Jesus Teaches in Parables

Jesus tells a story of a reckless farmer scattering seed everywhere, daring us to see a God who sows grace without caution.

Mark 4 Again Jesus began to teach by the lake. The crowd that gathered around him was so large that he got into a boat and sat in it out on the lake, while all the people were along the shore at the water’s edge. He taught them many things by parables, and in his teaching said: “Listen! A farmer went out to sow his seed. As he was scattering the seed, some fell along the path, and the birds came and ate it up. Some fell on rocky places, where it did not have much soil. It sprang up quickly, because the soil was shallow. But when the sun came up, the plants were scorched, and they withered because they had no root. Other seed fell among thorns, which grew up and choked the plants, so that they did not bear grain. Still other seed fell on good soil. It came up, grew and produced a crop, some multiplying thirty, some sixty, some a hundred times.”

Then Jesus said, “Whoever has ears to hear, let them hear.”

Jesus is back in his floating pulpit, teaching from a boat to the crowds pressed along the shore. This time, though, he changes tactics. He tells a story—a parable—about a farmer throwing seed. And what a farmer! He doesn’t measure, calculate, or play it safe. He throws seed everywhere—on the path, on the rocks, in the thorns, on the good soil. Any seasoned farmer would scoff: what a waste! But this farmer doesn’t seem to care. He has seed to spare and not a square inch of ground that won’t get a shot at life.

As anyone could predict, results are mixed. Some seed is snatched, some scorched, some choked. But the seed that finds good soil? It yields more than anyone could dream. Then Jesus stops short of explaining. No tidy conclusion, no moral at the end—just the cryptic closer: “Whoever has ears to hear, let them hear.”

10 When he was alone, the Twelve and the others around him asked him about the parables. 11 He told them, “The secret of the kingdom of God has been given to you.
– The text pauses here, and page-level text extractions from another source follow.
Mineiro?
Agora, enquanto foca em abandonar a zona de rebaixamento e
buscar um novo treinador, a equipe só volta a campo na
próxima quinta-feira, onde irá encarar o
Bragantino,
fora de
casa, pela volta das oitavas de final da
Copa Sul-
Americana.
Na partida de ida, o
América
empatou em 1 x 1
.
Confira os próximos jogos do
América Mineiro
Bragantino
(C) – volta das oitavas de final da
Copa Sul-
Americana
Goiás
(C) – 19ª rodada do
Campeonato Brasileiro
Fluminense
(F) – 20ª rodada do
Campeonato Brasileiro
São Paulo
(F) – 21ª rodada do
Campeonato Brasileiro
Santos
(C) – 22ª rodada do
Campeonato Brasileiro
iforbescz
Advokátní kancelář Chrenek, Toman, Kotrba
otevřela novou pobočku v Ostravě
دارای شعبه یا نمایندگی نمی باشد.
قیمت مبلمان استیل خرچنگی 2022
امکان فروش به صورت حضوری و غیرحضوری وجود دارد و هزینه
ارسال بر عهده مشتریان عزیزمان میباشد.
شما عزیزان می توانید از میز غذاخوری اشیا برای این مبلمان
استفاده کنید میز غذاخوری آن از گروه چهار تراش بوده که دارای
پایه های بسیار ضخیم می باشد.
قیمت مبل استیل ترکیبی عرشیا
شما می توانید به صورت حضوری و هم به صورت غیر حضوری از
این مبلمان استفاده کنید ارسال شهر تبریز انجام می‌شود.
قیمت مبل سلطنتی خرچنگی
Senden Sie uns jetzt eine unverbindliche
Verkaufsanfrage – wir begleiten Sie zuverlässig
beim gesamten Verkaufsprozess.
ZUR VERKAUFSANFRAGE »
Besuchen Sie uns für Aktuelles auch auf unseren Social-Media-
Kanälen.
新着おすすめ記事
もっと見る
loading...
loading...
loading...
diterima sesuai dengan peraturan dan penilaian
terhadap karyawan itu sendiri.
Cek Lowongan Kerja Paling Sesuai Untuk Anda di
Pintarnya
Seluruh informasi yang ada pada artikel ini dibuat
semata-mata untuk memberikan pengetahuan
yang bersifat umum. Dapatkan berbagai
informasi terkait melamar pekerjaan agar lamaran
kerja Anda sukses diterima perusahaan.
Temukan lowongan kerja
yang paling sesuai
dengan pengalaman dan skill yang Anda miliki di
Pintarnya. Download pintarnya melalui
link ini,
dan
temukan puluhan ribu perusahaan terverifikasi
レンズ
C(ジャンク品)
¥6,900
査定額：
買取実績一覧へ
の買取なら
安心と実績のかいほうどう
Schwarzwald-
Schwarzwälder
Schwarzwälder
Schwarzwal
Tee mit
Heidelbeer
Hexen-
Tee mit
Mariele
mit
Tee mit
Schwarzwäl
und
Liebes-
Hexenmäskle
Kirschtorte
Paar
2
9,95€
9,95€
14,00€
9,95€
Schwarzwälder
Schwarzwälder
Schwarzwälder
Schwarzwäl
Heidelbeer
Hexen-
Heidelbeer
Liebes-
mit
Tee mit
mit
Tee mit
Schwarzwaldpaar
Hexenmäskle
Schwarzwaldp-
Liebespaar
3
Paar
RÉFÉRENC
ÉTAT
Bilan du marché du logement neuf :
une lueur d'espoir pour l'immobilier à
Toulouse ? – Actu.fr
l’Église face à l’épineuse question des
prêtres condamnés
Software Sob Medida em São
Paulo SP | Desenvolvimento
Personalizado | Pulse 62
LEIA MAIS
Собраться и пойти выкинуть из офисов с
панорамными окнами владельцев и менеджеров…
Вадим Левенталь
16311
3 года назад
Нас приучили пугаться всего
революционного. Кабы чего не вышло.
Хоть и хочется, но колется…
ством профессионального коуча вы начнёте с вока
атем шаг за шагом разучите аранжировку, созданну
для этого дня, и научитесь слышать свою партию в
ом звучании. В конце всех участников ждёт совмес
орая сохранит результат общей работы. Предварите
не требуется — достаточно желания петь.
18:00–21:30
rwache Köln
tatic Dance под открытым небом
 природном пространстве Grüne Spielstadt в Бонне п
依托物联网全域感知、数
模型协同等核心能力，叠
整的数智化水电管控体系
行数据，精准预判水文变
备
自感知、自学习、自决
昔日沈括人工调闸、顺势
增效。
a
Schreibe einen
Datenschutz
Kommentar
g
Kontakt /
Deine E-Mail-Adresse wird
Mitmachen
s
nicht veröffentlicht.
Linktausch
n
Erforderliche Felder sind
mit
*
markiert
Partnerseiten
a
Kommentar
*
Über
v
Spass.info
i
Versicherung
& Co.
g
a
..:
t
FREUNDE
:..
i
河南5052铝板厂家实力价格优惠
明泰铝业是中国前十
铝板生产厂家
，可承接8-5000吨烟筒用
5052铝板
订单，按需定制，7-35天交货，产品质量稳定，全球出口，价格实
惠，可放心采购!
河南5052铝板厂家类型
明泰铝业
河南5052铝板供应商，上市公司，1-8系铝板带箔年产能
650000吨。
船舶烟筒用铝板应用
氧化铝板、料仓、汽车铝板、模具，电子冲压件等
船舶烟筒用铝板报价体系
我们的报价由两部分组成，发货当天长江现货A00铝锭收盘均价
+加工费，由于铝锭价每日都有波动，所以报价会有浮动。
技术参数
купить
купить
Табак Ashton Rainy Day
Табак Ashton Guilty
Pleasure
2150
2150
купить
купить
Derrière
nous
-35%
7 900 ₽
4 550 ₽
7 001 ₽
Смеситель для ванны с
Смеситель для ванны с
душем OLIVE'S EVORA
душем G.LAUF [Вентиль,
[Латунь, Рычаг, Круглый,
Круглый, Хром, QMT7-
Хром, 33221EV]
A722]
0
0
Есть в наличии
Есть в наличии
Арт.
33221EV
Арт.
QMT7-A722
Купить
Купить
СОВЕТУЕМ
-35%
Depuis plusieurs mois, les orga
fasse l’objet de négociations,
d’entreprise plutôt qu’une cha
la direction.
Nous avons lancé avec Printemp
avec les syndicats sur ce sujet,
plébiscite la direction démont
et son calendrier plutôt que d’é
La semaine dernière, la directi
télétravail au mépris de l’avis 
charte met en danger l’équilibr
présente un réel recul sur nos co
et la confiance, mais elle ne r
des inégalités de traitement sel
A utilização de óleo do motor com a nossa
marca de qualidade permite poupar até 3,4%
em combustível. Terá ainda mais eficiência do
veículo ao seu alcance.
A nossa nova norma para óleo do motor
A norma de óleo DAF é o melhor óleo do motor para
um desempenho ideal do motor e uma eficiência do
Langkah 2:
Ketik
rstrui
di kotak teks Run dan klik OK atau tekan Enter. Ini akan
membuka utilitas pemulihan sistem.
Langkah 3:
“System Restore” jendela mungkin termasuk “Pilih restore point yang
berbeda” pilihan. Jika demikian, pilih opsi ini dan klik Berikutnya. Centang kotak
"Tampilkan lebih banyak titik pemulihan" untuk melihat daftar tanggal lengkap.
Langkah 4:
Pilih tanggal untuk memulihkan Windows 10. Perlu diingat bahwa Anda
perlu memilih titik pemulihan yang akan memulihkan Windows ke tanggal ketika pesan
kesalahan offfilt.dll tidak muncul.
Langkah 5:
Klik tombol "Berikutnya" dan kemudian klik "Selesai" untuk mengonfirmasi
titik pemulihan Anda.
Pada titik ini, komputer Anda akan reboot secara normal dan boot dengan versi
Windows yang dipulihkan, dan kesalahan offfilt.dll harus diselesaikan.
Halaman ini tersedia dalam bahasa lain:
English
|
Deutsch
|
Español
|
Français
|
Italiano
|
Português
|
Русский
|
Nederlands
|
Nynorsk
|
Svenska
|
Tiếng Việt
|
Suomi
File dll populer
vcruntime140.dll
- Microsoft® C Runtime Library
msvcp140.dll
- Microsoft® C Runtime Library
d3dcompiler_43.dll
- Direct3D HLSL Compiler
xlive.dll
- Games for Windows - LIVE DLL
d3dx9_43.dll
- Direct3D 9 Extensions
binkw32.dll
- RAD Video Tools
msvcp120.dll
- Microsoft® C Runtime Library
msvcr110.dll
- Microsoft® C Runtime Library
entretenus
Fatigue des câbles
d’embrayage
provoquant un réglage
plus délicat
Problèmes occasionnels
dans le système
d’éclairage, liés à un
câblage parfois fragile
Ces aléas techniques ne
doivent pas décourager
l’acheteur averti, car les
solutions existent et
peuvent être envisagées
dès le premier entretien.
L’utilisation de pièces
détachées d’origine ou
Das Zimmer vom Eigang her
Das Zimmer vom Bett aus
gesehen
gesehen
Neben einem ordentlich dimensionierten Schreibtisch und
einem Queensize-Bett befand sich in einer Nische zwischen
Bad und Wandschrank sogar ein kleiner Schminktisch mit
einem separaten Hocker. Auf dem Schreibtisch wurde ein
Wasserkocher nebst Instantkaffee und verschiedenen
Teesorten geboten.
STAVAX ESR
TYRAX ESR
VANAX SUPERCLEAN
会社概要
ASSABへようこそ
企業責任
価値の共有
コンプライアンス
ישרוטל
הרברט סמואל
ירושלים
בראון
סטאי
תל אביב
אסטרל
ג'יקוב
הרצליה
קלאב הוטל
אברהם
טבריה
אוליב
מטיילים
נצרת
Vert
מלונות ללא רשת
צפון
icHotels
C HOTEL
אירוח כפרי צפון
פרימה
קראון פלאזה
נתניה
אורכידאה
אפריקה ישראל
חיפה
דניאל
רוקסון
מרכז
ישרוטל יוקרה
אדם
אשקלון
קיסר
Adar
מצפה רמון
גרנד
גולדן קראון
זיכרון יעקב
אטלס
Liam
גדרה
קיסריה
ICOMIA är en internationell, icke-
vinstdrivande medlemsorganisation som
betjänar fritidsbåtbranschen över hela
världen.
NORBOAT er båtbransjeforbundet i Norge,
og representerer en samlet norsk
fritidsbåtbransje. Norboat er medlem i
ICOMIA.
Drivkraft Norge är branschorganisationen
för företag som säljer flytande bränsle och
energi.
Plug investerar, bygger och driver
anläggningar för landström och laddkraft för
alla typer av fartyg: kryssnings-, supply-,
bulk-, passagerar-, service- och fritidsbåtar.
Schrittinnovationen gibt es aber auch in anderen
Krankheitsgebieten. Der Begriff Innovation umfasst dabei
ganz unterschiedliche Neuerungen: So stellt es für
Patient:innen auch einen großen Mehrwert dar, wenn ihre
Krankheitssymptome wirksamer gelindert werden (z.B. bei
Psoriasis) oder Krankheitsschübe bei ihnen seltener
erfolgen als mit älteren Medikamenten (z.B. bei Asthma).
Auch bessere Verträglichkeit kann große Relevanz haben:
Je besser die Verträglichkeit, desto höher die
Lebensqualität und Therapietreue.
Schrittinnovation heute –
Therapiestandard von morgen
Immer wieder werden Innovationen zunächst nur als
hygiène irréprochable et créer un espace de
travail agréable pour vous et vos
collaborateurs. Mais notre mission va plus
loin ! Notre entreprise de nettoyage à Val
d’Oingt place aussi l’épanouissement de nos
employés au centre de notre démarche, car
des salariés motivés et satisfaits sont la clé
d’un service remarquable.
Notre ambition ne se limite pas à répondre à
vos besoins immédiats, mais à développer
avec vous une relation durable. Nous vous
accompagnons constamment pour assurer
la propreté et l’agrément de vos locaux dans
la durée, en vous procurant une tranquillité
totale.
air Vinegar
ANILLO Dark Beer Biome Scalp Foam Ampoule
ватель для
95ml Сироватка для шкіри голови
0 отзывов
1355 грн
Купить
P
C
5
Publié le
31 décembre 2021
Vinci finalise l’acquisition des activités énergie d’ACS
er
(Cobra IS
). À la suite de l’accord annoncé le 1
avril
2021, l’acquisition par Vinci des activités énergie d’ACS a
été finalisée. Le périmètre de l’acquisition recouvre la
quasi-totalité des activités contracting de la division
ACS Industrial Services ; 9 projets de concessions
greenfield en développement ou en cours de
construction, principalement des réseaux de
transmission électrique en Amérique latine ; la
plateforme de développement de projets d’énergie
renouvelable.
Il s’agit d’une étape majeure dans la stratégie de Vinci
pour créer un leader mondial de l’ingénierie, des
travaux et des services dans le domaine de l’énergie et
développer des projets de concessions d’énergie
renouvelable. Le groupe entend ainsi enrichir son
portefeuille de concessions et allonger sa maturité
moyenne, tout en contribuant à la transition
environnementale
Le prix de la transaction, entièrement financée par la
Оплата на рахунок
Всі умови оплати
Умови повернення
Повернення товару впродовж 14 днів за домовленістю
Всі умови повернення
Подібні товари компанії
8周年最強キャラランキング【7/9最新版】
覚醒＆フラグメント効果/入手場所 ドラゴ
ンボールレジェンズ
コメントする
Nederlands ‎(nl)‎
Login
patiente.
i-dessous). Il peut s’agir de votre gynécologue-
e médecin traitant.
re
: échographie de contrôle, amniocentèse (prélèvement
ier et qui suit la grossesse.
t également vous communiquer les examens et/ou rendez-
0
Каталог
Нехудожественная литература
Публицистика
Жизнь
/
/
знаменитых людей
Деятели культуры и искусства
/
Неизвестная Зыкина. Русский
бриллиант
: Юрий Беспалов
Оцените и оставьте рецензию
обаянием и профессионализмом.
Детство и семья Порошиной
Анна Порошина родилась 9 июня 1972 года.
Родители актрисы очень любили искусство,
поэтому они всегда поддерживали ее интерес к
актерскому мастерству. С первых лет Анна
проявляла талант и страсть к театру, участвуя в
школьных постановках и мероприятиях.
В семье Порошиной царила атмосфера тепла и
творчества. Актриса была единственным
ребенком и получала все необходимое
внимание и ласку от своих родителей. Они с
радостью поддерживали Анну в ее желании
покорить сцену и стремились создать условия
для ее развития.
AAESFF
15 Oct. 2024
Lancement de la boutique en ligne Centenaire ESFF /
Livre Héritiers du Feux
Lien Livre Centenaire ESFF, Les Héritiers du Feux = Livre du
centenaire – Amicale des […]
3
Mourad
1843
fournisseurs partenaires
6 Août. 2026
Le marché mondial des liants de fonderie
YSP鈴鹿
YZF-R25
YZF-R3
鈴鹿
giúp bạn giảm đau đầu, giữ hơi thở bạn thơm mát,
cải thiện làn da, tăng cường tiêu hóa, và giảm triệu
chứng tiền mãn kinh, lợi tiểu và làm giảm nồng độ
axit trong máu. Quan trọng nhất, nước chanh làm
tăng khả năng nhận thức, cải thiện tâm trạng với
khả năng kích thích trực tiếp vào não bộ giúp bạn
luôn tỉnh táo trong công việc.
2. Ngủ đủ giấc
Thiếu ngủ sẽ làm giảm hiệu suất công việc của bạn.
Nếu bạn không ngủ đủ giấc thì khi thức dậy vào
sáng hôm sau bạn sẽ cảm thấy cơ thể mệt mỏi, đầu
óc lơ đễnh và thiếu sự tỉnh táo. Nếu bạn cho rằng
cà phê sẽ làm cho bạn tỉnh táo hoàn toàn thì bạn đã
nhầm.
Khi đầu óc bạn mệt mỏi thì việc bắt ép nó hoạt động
But to those on the outside everything is said in parables 12 so that,

“‘they may be ever seeing but never perceiving,
    and ever hearing but never understanding;
otherwise they might turn and be forgiven!’”

Later, back at camp, the disciples do what we would all do: “Uh, Jesus…what was that about?” But instead of explaining right away, Jesus first explains why he teaches this way. “The secret of the kingdom of God has been given to you. But to those on the outside, everything is said in parables so that they may be ever seeing but never perceiving, ever hearing but never understanding.”

He quotes Isaiah 6, a passage about people hearing God’s words but never really getting it. And here’s the head-scratcher: is Jesus saying he doesn’t want people to understand? That he’s purposely being obscure? It almost sounds like it.

Why doesn’t Jesus just lay it out plain? My short answer: I don’t know. My longer answer: because he’s Jesus and he gets to teach however he wants. If he chooses mystery over bullet points, who am I to argue?

But maybe there’s a clue. Parables aren’t fables with tidy morals, nor are they step-by-step life lessons. They’re riddles meant to crack our skulls open, to dismantle our preconceived notions of God. We want God to be predictable, manageable, and confirm what we already think. Jesus tells parables to disrupt that. To invite us into mystery.

In this parable, God is like a reckless farmer, scattering seed everywhere with wild generosity—even in places any sane farmer would have skipped. That’s not the God people expected, and if we’re honest, not the God we would invent either. Maybe that’s why Jesus says parables leave people “seeing but not perceiving.” If you cling too tightly to the God in your head, you’ll miss the God who’s sowing seed at your feet.

Reflection Question

What expectations about how God should work might be keeping you from noticing the surprising places where life is already being sown?